Monday 15th FebruaryFebruary 16, 2010
I really need to spend a few hours tidying up my desk here again. I am off of work tomorrow so will probably do so then. The CDs are beginning to take over once again and if I don’t keep them under control the consequences could be disastrous. Seriously though I need to put discs back into cases and onto shelves while I still remember what goes where…
Tonight’s CD is easy to locate the sleeve for however, given that it is a cleverly designed little envelope made up of two interlinking L-shapes of card that, once you’ve got the knack of it wrap around the disc, with the CD itself almost holding the sleeve in place rather than the usual opposite scenario. The CD is named Oscillation Vacillation and is a newish release on the Korean Balloon and Needle label featuring two recordings by the quartet of Joe Foster, Hong Chulki, Takahiro Kawaguchi and Ryu Hankil. (Usual caveats here, I released a CD involving Hankil late last year and am currently trying to organise him a UK tour in March, but my objectivity isn’t affected etc…)

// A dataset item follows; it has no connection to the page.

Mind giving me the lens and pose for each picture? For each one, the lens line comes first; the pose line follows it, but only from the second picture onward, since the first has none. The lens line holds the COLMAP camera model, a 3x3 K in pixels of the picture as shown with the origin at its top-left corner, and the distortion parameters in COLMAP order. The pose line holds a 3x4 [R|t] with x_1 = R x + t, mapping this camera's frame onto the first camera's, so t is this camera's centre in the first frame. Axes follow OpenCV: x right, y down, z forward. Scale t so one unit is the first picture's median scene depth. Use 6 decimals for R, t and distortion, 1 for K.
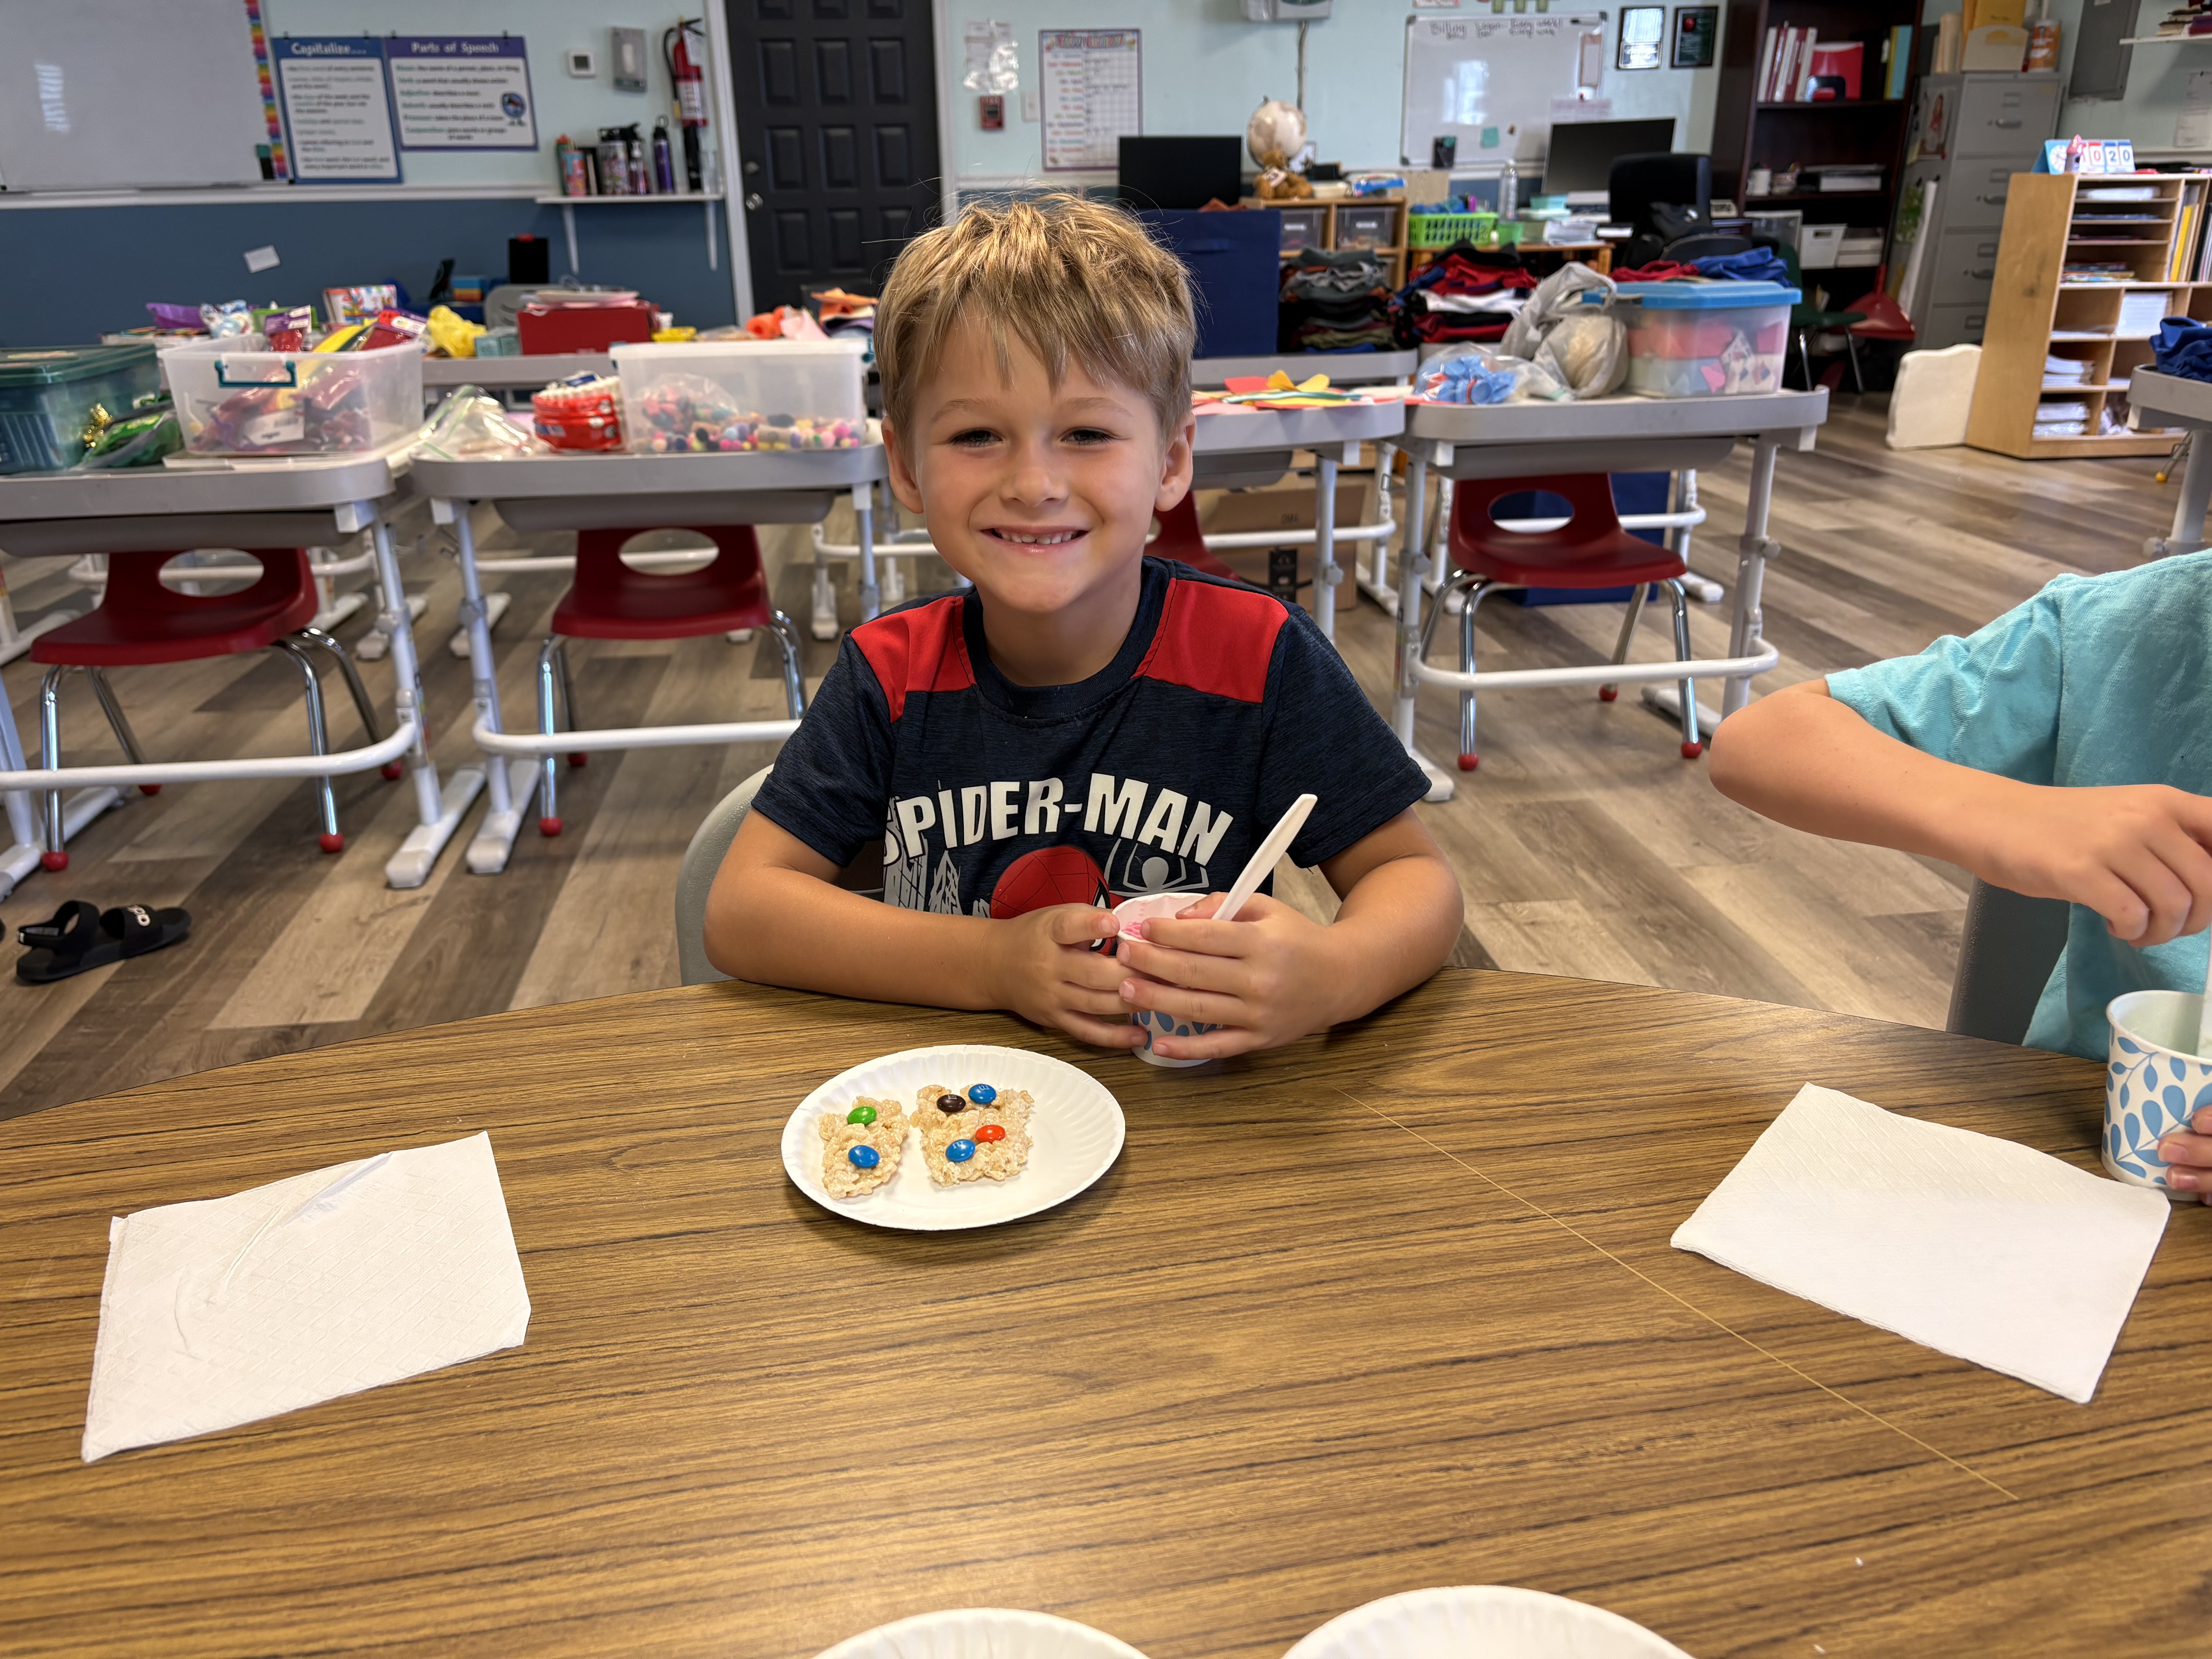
lens RADIAL K [[1663.7, 0, 1106.0], [0, 1663.7, 829.5], [0, 0, 1]] dist [0.012097, -0.005505]
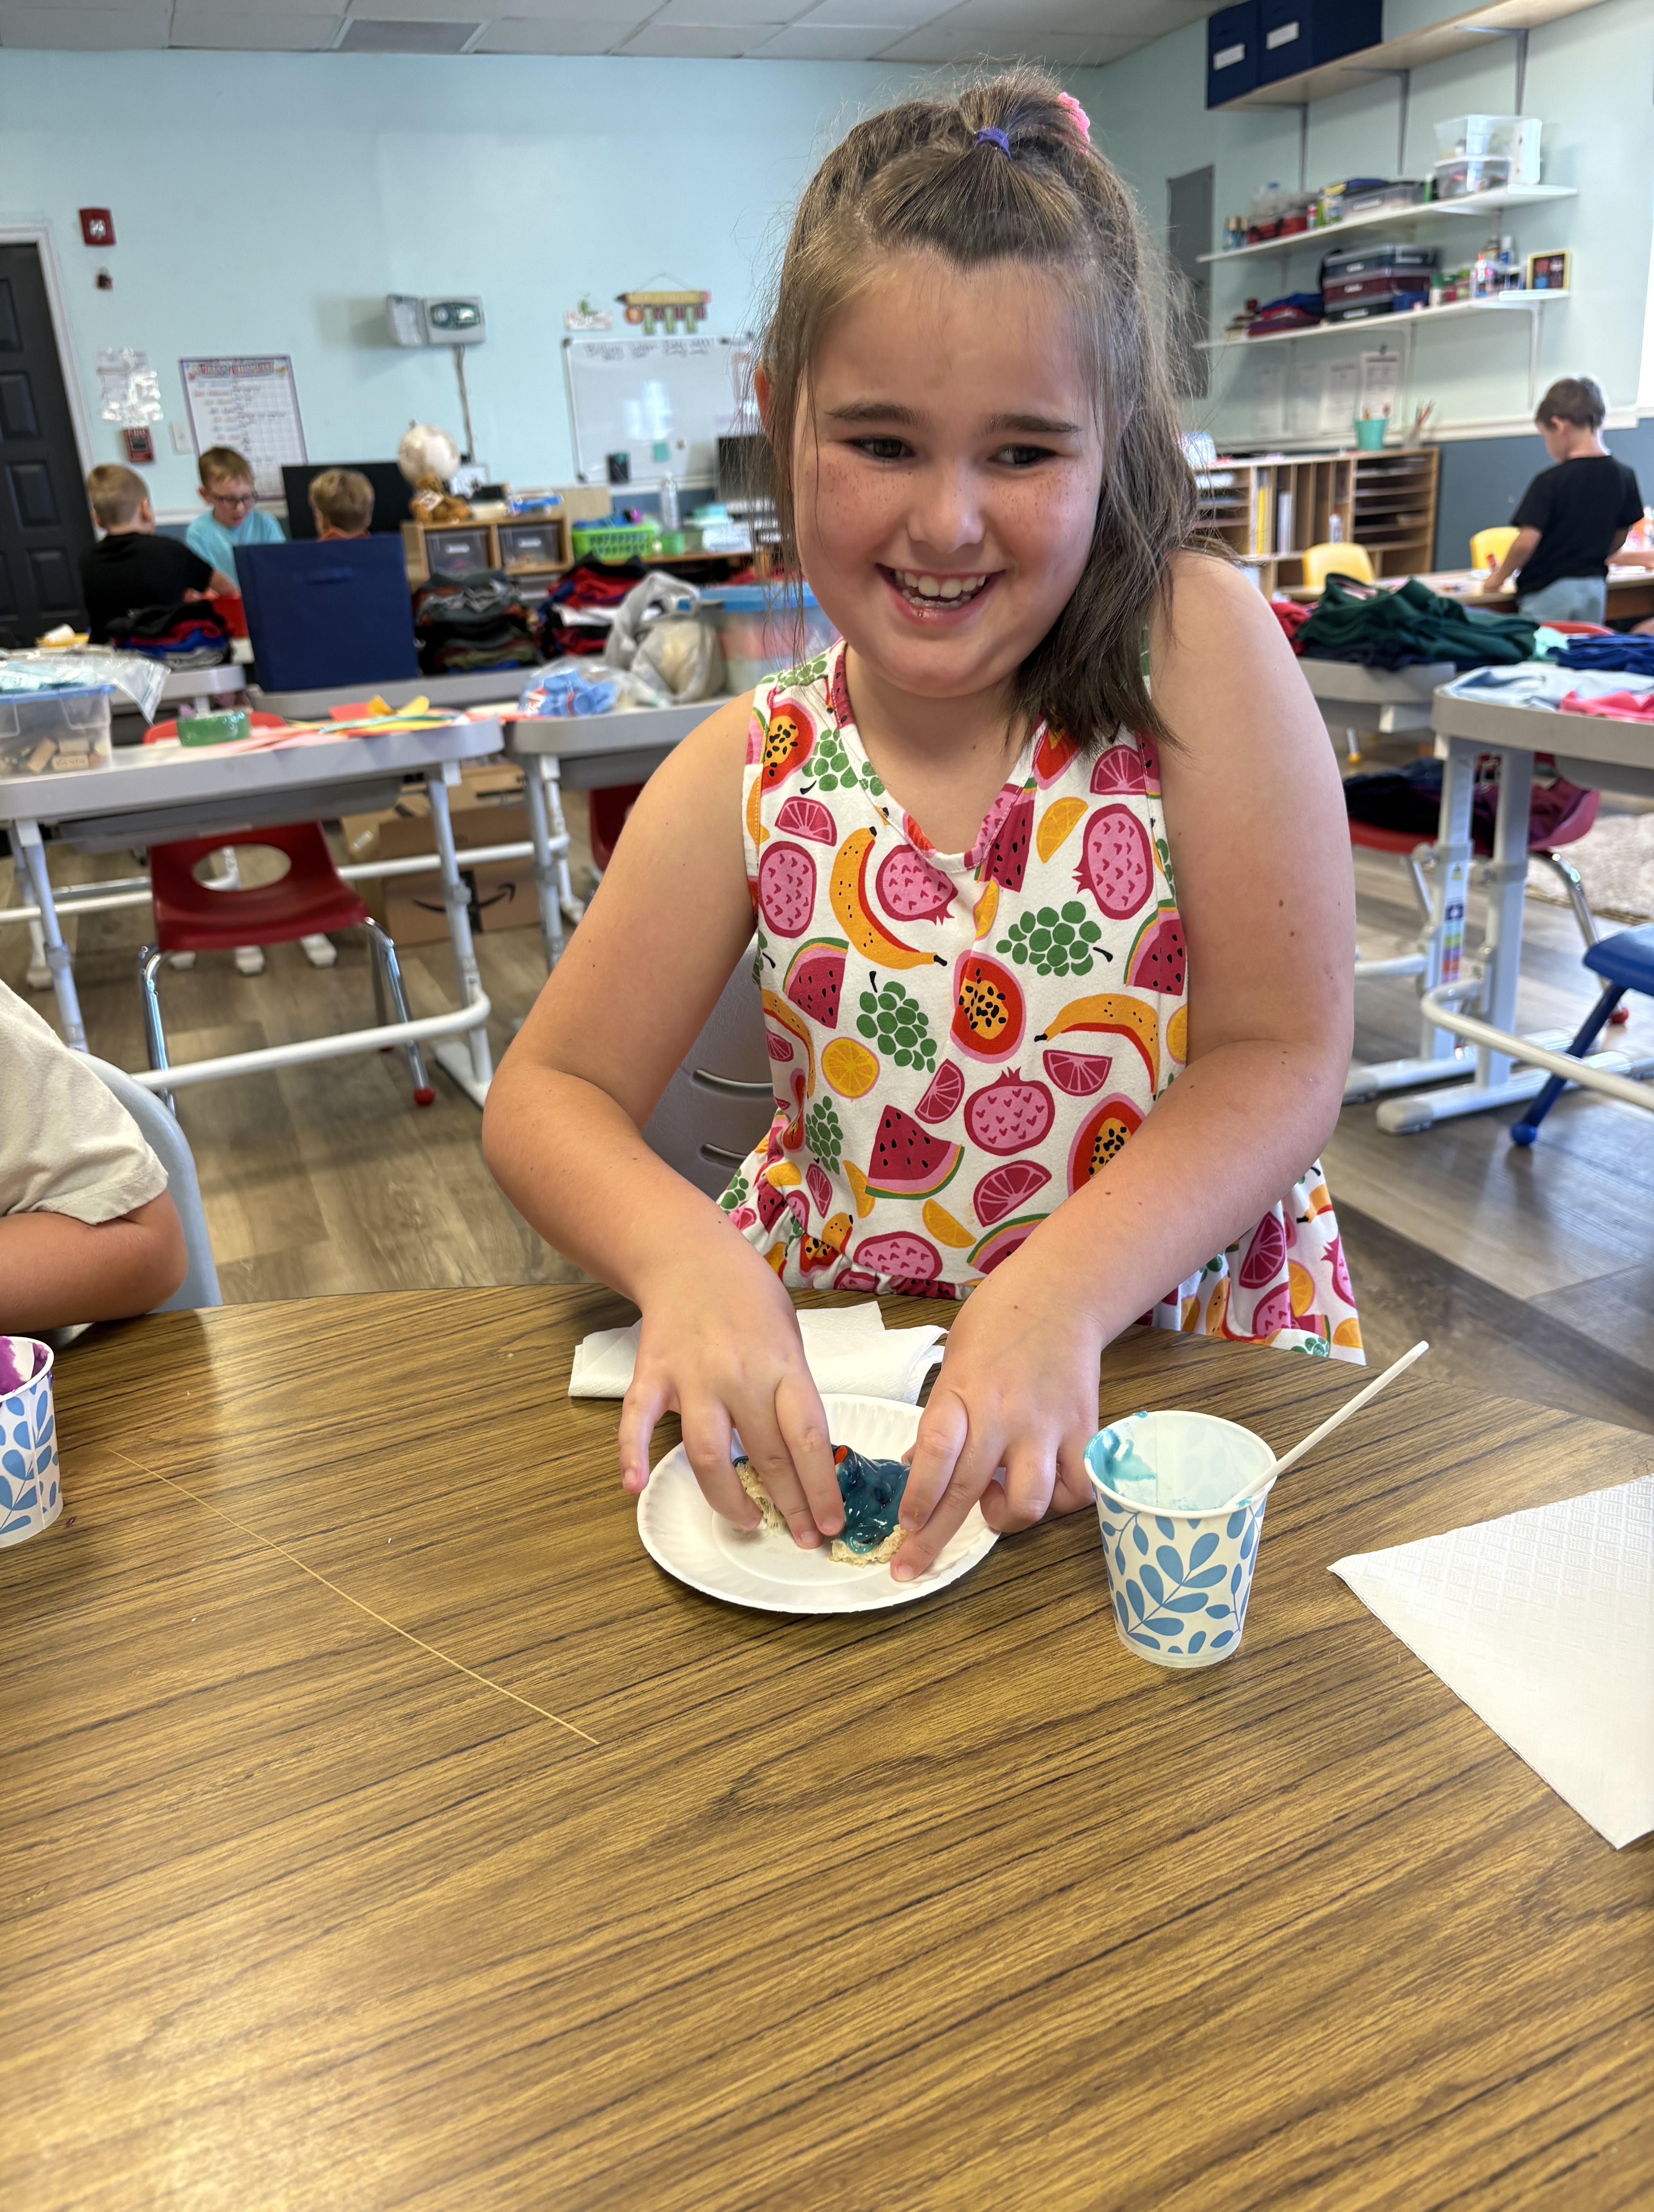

So this CD includes two recordings both made on the same day in Korea, possibly at a live concert, though this isn’t clear. The first piece is sixteen minutes in length, the second a fraction short of forty. The sleeve details are minimal, with most of the information about who played what listed on the face of the disc itself (slightly annoying!) but for this performance Takahiro Kawaguchi worked with his remodeled counters and self made objects, Hong Chulki used a turtable minus its cartridge, and Ryu Hankil settled for just a speaker and piezo mic vibrations. Joe Foster’s choice of instrumentation is not listed for some reason, but I think I only hear electronics in there. It isn’t at all easy to tell who is making what sound, but throughout the first piece and during much of the second the skittering, clattering half rhythms seem to definitely come from Kawaguchi’s clockworkesque set-up, with Ryu Hankil choosing not to work with his clockworks on this recording, presumable for fear of ticking. whirring overload. If the rattles and churning sounds provide an undercurrent to the first track then the sounds overlaid by the other musicians do not necessarily follow in any pattern, and certainly they are more sparse than perhaps this line-up might promise. There are little bursts of gritty, short-circuiting electronics, the raw scrape of amplified surfaces rubbing against each other and a generally percussive feeling of scattered debris rather than extended sounds or anything leaning towards noisy layers.
The style of the actual recording here gives the music a certain “in the room ” feel that makes me wonder if it is a live concert recording. I’m not sure how many microphones were used to capture the sound, I suspect not that many, and all of the four players are recorded acoustically in the room here, no feeds seem to be taken from any mixer despite most of the group working with electronic methods. The thick, slightly roomtone heavy recording has a certain mystery about it then that goes some way to shrouding which musician makes which sound even further. So what we hear is a solid, thoughtful couple of sets of improvised music using non-traditional instrumentation but with much of the individual character involved in the “playing” removed, or at least inaccessible for those of us that were not there at the recording. The sounds that we hear are most often placed well, working with and occasionally against those around them but pushing and nudging in a slightly unsettling manner. There is in fact a mostly calm, slow feel to the music, but there is a jagged, dirty edge to the sounds we hear that give the music an unsettling feel. Every so often when warmer, sinewave-like tones appear from one musician or another they almost feel like friendly anchors in the music, touches of colour in an otherwise awkward, jagged black and white painting.
Oscillation Vacillation is an engaging piece of work that does repay close, attentive listening. The patterns that form in the music, partly through the rhythmic elements are interesting when set against the unpredictable events happening alongside. there is a real sense of restraint in the music, and a feel of musicians contributing just enough to lay out a difficult, barren landscape that can be negotiated but only through considerable investment in the music on behalf of the listener. The rewards aren’t obvious here, there is no clear beauty to the music and no quick and easy hooks to latch onto, but this is thoughtful, intelligent music that demands thoughtful listeners. Enjoyable stuff indeed.